Within industries where this is true, being in the top quartile in component engineering can produce significant competitive advantage, and all those other "soft" benefits that software vendors are so fond of.

In industries like high-tech electronics, however, product change is not just an internal phenomenon. Companies with new products must manage the change along an extended supply chain. In these industries, product change is significantly more difficult to manage, and consequently, the benefits in all three areas (time to market, process, and obsolescence) are significantly greater, when change is managed effectively.

The fact that these benefits are clearly perceived and widely accepted in high-tech electronics is the reason why Agile has been so successful in this industry.

Assessment

POSITIVE: The underlying design of the product shows a very good understanding of the processes involved in making new products manufacturable. Each step in the process has been addressed by what appears to be serviceable functionality. The attention to extended business processes (Agile Anywhere) is particularly noteworthy for companies that must manage an extended supply chain.

Many manufacturers would instinctively think that they can get along with just an ERP system; however, when there are several changes per day in a BOM, the extra effort involved in running a separate system is dwarfed by the effort saved by having a management system that works.

NEGATIVE: Companies in many industries with high obsolescence and frequent product change feel the need for a BOM manager, but Agile has not had the impact in these industries that it has had in high-tech electronics. We therefore believe that adaptability to other industries is an issue.

The product is most useful when there is a well-defined workflow for creating and modifying products that is supported by its software; if the fit is poor, it will not be helpful.

The product may end up requiring integration with multiple systems. We have not assessed the integration tools, but they should be looked at with care.

In order to do collaborative BOM management, it is important to have a supplier dashboard, which can give information about the supplier, its personnel, its products, etc. The dashboard is particularly necessary when the workflow manager needs to move processes between companies. Agile's product in this area is not as strong as some of its nominal competitors (see below).

BOTTOM LINE: Companies that use Excel and ERP to manage frequent product changes have a good chance of getting positive ROI from Agile's software.

Competitive Landscape

The competitive landscape in this area is among the most confusing in the entire business application area.

In most analyses, Agile is lumped in with Matrix One and Parametric Technologies as a collaborative product design company. These analyses ignore the fundamental difference between design engineering and industrial engineering.

Matrix One and Parametric Technologies support design engineering with Product Data Management and visualization software. Essentially, they let people store data (especially drawings) about a new product and help people manage the approval of the new product within engineering.

Agile comes in later in the process. Their software helps people create and manage the bill of materials, that is, the list of components used in the product as manufactured.

Neither Matrix One nor Parametric Technologies makes a product that competes on a level playing field with Agile in its core area, electronics.

In the area of communication with suppliers, particularly in the area of supplier portal management, authorized vendor lists, etc., there is some competition. Matrix One has quite a good product in this area; so does i2 (Aspect). SAP is in the processing of developing one.

++++++

Copy out, word for word, the passage of the Agile assessment above starting at "The product may" and ending at "at with care.".

++++++

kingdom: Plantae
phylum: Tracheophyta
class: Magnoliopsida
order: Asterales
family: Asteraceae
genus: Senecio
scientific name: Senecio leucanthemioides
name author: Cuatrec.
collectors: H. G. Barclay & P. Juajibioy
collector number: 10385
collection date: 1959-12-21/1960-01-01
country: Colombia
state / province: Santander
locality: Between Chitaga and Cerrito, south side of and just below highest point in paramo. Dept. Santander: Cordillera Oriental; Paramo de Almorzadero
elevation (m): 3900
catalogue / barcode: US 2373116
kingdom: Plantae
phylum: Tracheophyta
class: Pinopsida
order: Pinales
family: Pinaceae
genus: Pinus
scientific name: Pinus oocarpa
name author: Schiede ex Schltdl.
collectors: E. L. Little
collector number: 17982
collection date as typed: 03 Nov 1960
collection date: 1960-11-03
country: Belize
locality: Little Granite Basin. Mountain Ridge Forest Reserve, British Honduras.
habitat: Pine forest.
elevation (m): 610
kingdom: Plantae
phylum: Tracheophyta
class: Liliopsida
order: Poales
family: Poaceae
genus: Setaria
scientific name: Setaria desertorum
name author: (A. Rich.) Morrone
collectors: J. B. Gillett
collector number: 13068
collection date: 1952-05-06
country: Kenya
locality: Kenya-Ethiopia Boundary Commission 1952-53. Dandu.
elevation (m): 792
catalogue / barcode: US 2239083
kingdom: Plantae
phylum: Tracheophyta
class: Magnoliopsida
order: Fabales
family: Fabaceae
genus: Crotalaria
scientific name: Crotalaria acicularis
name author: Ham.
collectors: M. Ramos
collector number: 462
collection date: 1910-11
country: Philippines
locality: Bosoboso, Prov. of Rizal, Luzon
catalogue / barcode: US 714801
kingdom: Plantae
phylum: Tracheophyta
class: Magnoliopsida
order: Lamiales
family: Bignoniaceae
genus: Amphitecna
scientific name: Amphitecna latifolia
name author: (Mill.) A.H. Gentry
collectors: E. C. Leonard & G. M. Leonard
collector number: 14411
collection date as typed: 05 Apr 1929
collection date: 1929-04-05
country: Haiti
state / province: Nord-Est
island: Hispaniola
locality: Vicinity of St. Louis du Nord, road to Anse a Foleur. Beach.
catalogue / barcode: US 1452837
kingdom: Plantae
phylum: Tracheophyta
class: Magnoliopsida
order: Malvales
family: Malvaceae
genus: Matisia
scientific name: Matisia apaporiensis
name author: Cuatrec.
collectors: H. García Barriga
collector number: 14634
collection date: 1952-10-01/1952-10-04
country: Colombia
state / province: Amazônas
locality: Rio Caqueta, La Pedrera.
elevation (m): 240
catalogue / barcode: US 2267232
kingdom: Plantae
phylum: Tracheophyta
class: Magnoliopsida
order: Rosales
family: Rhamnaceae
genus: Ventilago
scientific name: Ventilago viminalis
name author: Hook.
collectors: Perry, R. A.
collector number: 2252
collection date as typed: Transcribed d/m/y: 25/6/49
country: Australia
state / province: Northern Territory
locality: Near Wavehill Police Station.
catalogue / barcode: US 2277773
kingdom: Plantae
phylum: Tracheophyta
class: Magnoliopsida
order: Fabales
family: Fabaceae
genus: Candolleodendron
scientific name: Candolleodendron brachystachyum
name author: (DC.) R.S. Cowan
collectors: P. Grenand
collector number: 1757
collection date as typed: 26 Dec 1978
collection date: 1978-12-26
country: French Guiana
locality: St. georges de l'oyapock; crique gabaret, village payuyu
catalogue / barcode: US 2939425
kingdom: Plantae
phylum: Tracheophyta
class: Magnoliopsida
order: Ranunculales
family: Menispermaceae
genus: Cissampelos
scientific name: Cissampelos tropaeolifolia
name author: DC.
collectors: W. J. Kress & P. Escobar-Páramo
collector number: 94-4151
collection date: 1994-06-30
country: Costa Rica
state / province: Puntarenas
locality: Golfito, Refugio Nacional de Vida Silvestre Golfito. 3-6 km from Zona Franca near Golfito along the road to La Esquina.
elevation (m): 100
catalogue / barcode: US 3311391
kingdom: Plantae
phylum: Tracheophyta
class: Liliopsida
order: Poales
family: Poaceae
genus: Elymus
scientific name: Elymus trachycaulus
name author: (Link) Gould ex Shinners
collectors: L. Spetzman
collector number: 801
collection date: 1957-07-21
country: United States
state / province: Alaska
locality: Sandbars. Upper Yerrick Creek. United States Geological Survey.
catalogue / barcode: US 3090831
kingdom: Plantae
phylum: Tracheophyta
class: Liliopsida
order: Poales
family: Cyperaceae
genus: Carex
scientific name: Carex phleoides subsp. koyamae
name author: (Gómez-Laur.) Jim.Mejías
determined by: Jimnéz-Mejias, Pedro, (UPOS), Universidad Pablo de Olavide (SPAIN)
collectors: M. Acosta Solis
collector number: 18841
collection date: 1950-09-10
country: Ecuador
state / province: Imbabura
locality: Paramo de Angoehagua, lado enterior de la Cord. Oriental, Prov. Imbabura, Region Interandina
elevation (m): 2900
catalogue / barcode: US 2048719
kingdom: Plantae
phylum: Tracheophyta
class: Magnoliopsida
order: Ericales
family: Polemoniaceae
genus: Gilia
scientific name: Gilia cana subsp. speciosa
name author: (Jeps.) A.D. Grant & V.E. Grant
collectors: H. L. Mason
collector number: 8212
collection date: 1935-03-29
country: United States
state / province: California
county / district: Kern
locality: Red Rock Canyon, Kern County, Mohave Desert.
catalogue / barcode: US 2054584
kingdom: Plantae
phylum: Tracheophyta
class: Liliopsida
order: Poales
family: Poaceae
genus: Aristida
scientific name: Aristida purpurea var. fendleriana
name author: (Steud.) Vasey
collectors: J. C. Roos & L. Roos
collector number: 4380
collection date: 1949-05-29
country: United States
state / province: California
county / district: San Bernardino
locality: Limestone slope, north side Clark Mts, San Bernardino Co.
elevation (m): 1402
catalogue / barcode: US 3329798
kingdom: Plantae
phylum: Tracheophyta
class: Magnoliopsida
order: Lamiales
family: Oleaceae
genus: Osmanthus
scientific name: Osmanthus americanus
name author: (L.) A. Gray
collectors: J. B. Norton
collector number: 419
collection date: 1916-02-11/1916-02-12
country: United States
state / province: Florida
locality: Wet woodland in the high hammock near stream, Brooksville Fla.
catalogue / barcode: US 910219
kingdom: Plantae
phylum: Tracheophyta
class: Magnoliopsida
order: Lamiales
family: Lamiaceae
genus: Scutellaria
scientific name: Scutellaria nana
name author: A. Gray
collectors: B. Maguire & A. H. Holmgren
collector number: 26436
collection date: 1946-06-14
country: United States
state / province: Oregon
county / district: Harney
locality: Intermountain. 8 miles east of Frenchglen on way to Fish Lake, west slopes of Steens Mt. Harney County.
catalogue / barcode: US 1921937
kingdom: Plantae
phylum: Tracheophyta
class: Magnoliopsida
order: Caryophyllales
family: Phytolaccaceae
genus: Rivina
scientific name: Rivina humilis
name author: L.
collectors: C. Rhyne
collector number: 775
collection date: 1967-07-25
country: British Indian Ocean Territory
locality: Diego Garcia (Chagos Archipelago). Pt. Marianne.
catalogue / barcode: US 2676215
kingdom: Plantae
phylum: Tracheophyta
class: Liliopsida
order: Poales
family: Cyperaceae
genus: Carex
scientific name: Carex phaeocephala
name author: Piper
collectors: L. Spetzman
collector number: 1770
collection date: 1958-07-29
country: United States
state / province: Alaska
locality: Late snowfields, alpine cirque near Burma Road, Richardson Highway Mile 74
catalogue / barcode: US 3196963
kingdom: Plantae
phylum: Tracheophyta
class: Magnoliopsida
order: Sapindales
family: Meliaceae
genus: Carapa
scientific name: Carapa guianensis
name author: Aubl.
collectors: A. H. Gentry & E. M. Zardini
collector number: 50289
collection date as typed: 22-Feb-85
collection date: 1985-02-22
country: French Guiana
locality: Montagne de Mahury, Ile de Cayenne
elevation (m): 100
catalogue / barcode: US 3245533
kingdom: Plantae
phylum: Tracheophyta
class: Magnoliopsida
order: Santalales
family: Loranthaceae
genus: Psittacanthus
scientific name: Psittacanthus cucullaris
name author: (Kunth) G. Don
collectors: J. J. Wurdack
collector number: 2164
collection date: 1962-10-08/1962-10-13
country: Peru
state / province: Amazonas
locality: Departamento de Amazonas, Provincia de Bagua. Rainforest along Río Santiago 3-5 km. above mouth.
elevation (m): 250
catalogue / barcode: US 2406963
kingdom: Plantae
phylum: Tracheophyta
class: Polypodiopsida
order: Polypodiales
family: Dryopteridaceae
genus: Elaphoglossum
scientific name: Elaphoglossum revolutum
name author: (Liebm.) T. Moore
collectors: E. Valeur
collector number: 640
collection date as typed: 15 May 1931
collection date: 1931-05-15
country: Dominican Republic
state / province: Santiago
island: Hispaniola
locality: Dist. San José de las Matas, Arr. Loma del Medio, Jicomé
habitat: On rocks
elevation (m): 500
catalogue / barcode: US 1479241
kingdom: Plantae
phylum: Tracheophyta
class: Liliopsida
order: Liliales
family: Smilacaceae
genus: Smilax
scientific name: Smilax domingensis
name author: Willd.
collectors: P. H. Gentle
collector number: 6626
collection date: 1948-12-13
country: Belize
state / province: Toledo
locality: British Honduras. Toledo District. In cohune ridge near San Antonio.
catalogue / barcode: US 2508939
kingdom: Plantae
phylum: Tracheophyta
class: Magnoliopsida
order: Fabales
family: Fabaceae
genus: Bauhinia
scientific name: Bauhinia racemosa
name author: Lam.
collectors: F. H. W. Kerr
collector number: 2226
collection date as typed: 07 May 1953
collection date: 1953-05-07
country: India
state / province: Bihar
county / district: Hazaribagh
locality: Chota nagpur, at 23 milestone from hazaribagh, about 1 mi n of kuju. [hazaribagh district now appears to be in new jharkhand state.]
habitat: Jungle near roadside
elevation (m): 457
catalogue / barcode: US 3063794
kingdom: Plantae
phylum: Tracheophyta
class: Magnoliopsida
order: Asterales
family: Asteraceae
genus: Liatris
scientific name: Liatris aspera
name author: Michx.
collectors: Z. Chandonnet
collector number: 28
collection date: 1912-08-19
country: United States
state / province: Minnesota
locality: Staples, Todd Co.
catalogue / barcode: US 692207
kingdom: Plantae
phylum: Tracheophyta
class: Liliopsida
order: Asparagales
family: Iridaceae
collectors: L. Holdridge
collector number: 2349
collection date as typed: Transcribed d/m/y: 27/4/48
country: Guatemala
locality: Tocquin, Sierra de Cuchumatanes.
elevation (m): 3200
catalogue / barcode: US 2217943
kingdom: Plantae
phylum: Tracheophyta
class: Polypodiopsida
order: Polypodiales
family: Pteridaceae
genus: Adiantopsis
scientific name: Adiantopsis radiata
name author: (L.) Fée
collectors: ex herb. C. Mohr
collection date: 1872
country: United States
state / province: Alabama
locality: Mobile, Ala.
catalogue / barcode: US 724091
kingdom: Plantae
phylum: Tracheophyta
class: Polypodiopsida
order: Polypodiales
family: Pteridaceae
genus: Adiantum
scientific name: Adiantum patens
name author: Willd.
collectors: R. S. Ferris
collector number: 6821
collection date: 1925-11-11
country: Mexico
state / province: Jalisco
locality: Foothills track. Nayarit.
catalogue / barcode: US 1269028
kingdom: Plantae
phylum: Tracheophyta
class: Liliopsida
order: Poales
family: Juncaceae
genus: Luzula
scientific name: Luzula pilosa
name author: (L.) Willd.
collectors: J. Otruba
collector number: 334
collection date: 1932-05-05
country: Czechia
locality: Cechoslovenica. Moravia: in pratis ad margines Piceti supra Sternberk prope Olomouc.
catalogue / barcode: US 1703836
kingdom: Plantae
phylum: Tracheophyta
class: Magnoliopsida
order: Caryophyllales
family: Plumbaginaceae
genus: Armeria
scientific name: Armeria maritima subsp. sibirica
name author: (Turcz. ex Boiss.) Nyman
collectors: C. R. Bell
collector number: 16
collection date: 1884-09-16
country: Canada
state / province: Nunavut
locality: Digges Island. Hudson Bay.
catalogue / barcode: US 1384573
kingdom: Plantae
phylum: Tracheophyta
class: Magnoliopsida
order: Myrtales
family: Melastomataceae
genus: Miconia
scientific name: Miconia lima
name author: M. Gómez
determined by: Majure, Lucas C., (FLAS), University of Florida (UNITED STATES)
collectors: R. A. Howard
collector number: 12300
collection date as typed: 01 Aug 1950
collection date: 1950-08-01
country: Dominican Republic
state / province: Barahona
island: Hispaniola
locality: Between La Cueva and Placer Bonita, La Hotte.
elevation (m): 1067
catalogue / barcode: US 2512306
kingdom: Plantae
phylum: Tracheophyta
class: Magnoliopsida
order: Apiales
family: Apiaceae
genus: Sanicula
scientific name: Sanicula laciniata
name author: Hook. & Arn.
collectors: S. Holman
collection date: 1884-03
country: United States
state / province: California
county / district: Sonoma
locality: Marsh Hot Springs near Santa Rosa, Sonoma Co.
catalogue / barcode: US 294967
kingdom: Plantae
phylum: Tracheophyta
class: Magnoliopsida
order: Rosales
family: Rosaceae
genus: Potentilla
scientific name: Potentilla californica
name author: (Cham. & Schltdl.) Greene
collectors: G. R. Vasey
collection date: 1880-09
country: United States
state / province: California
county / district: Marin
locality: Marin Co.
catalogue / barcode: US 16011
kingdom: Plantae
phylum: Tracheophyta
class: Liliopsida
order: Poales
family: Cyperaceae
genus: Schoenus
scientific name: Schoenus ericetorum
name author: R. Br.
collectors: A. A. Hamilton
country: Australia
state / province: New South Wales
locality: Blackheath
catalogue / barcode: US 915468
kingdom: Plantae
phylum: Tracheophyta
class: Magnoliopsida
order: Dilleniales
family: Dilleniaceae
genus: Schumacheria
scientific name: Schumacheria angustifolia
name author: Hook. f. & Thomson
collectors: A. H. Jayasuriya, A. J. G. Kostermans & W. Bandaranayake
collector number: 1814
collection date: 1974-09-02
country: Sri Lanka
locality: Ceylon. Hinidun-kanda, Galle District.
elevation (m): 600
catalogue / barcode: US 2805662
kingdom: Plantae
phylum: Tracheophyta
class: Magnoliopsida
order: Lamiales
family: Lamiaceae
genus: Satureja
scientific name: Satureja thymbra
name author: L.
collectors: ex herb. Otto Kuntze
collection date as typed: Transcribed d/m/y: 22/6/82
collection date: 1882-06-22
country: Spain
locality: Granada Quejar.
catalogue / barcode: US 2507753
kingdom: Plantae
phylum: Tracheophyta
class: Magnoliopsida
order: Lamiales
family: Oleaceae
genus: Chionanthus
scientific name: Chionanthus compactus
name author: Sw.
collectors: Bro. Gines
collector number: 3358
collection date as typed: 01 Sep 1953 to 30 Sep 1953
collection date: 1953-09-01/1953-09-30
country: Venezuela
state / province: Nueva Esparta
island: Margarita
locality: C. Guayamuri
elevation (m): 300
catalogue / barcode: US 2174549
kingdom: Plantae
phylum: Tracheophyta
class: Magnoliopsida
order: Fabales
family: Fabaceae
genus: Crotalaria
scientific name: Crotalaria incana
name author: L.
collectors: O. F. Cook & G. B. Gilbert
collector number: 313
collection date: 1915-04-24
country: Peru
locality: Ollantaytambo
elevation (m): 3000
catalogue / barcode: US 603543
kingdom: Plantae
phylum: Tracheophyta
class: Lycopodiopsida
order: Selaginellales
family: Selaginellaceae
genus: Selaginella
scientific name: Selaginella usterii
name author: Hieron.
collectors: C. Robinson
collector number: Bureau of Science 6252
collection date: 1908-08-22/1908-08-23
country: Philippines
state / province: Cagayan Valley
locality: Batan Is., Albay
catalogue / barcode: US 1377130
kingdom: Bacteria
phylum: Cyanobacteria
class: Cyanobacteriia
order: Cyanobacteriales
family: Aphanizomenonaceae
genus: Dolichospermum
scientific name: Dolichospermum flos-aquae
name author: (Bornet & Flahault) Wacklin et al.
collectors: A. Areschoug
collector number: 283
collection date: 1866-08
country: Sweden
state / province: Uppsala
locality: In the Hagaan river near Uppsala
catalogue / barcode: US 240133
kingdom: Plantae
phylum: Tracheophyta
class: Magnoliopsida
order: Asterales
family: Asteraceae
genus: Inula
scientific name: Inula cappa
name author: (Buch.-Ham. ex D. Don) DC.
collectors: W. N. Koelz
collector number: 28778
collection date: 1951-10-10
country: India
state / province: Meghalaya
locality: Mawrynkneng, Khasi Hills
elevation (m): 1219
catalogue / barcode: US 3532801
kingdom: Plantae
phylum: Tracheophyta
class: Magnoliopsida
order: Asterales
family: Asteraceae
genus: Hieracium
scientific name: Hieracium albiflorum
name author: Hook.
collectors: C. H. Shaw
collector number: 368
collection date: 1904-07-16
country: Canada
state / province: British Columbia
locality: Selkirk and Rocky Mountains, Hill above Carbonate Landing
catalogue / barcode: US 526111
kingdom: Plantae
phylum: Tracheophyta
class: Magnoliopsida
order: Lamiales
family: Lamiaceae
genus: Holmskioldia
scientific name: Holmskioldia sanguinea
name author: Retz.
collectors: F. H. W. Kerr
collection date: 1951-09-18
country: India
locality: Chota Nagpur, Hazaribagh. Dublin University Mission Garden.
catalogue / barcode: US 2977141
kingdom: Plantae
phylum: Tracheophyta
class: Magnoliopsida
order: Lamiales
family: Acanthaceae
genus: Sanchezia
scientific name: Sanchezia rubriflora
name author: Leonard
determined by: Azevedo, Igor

++++++

### Task result
The product may end up requiring integration with multiple systems. We have not assessed the integration tools, but they should be looked at with care.